With biopsy results expected by the end of the week, Ford's illness raised the possibility that he might have to pull out of the October 27 election after having clung to power through a string of scandals, including his appearance in expletive-ridden videos and accusations that he ordered a jailhouse beating.

Ford's brother and campaign manager, Doug Ford, was expected to update the city on the mayor's health and political future on Thursday, but pundits were already mulling the mayor's options in a close-run election race in which Ford is one of three frontrunners.

"To some extent or another, the future of the city rests in the status of a tumor in the mayor's belly," columnist Edward Keenan wrote in the Toronto Star, the city's biggest daily newspaper and the one most critical of Ford.

"Whether he can carry on and fight, and what that will mean for his support, whether he needs to withdraw and turn a campaign that has been largely about his governance on its head, whether his brother might run in his place. The decisions need to be made soon," Keenan wrote.

Friday is the deadline for candidates to remove their names to the ballot and for new ones to be added. Rob Ford's brother Doug is also a city councillor.

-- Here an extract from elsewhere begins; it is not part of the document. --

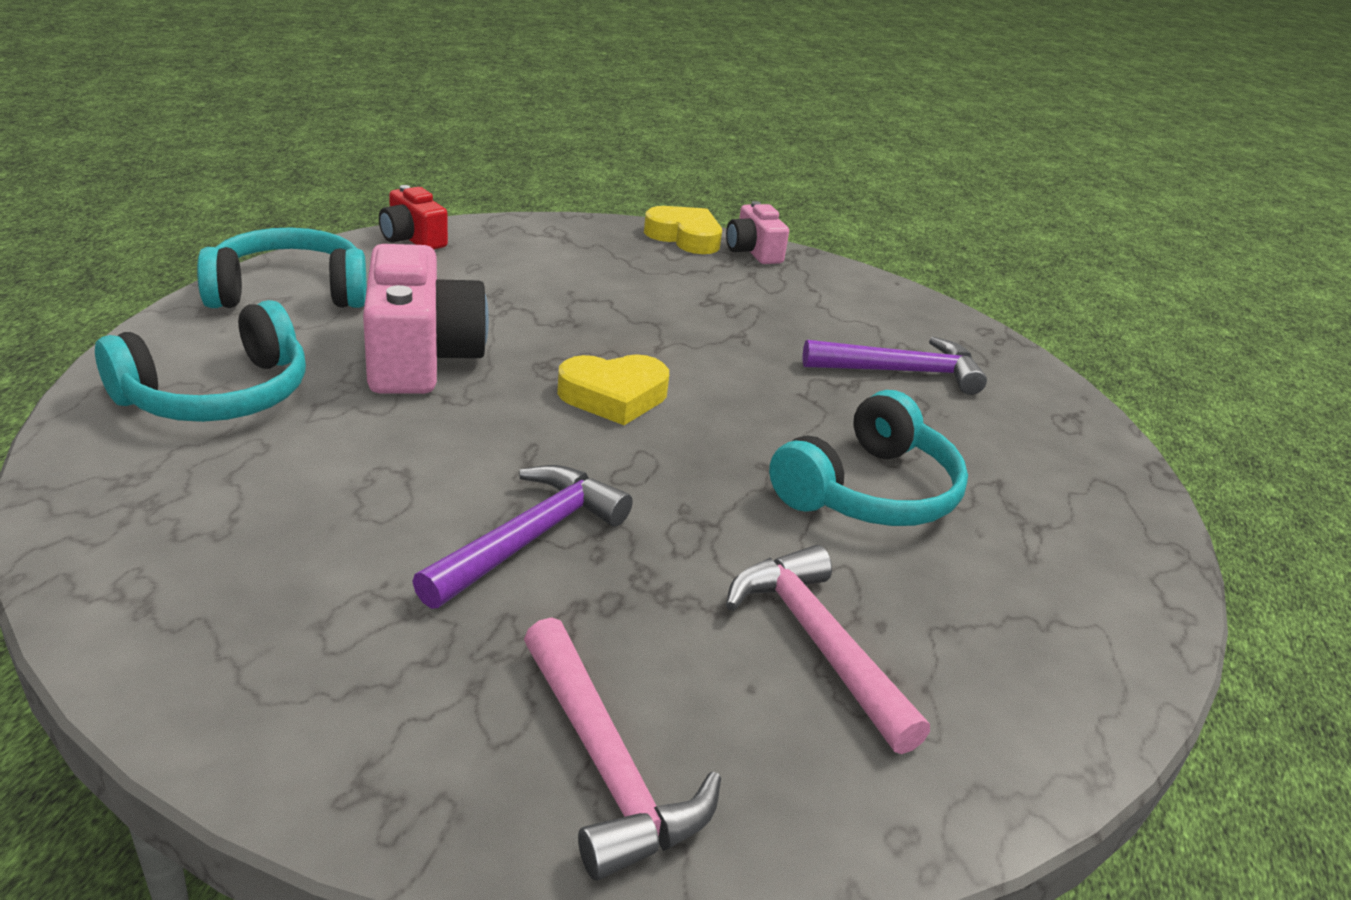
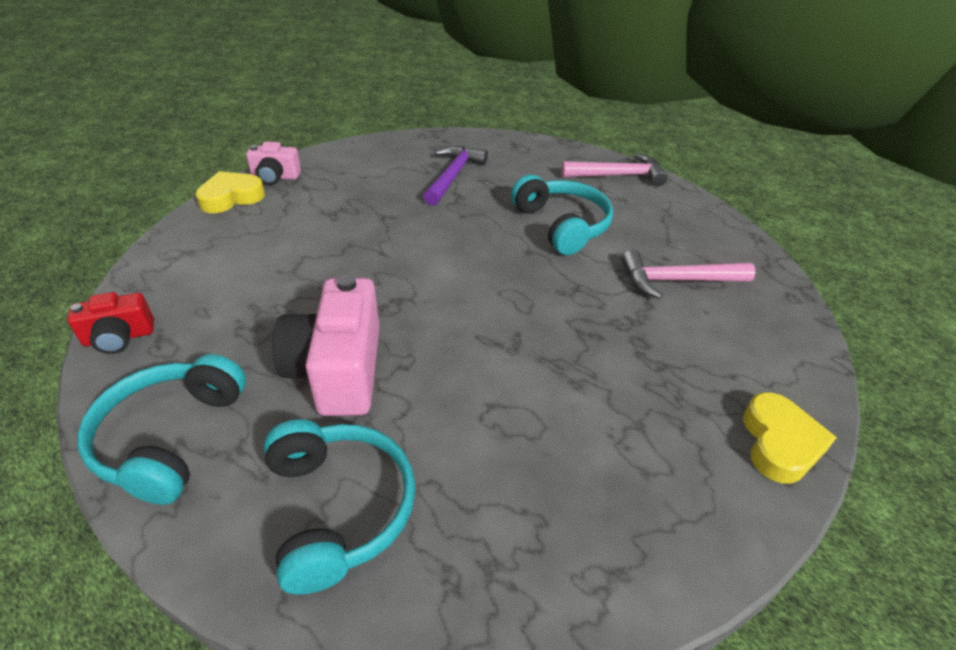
camera: 65 degrees left, 10 degrees up
pink camera [363,244,489,394] -> pink camera turned 105 degrees counterclockwise [272,274,379,416]
purple hammer [412,465,633,609] -> none
pink hammer [524,617,721,880] -> pink hammer moved to [561,153,668,186]
yellow heart [557,354,669,425] -> yellow heart moved to [743,392,837,484]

News of the tumor broke in the early evening on Wednesday after the mayor went to hospital complaining of unbearable abdominal pains.

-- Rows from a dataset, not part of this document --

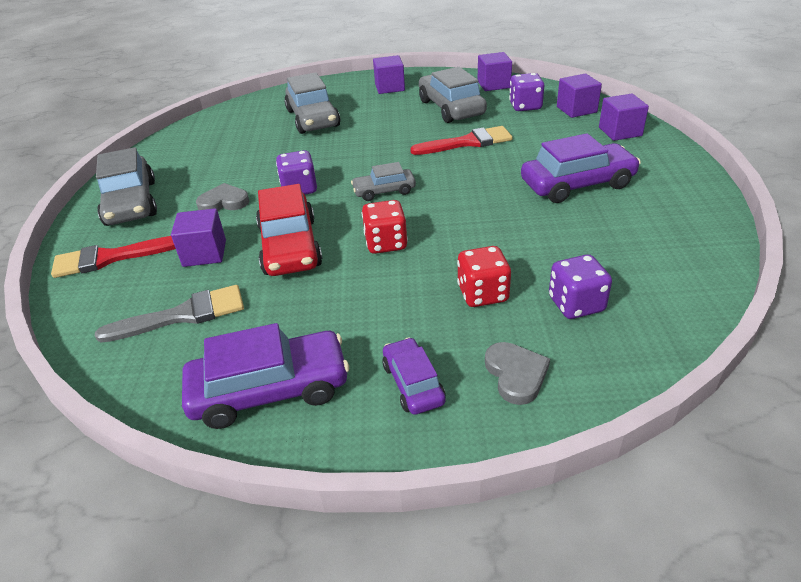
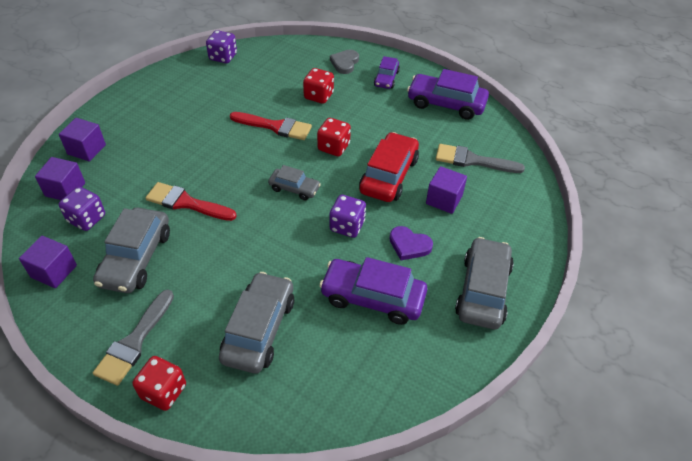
camera: 150 degrees left, 10 degrees up
red brush [51,236,176,278] -> red brush moved to [230,112,312,140]
grey heart [196,183,249,211] -> purple heart [389,226,433,260]
purple cube [373,55,405,94] -> grey brush [93,290,174,386]
purple car [521,133,641,203] -> purple car moved to [319,257,427,325]
purple dice [549,254,612,319] -> purple dice moved to [206,30,237,63]
none -> red dice [133,356,186,411]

"It's not a small tumor," the hospital's president said, noting that Ford had been suffering from pain for more than three months.

Rob Ford's father, Doug Ford Sr., a politician and businessman, died of colon cancer less than three months after being diagnosed in 2006.

In 2009, doctors removed a tumor from Rob Ford's appendix but the then-city councillor returned to work in good health.

The mayor spent two months in rehab for drug and alcohol abuse in May and June, emerging noticeably thinner though still obese. He said he regretted not getting treatment "years ago" to treat his alcohol addiction.

Ford, who came to power in 2010 pledging to cut waste at city hall and keep a lid on taxes, has a core base of suburban support, but he has come under fire for use of crack cocaine and for several videos showing him drunk, spewing racial slurs, and threatening violence.

His two main opponents in election wished the mayor well as they went ahead with a two-hour breakfast debate on Thursday that Ford had been scheduled to attend.

A poll released on Wednesday showed Ford running in second place with 28 percent of the vote, behind conservative frontrunner John Tory, who had 40 percent of voter support. Left-leaning candidate Olivia Chow was in third place with 21 percent of the vote.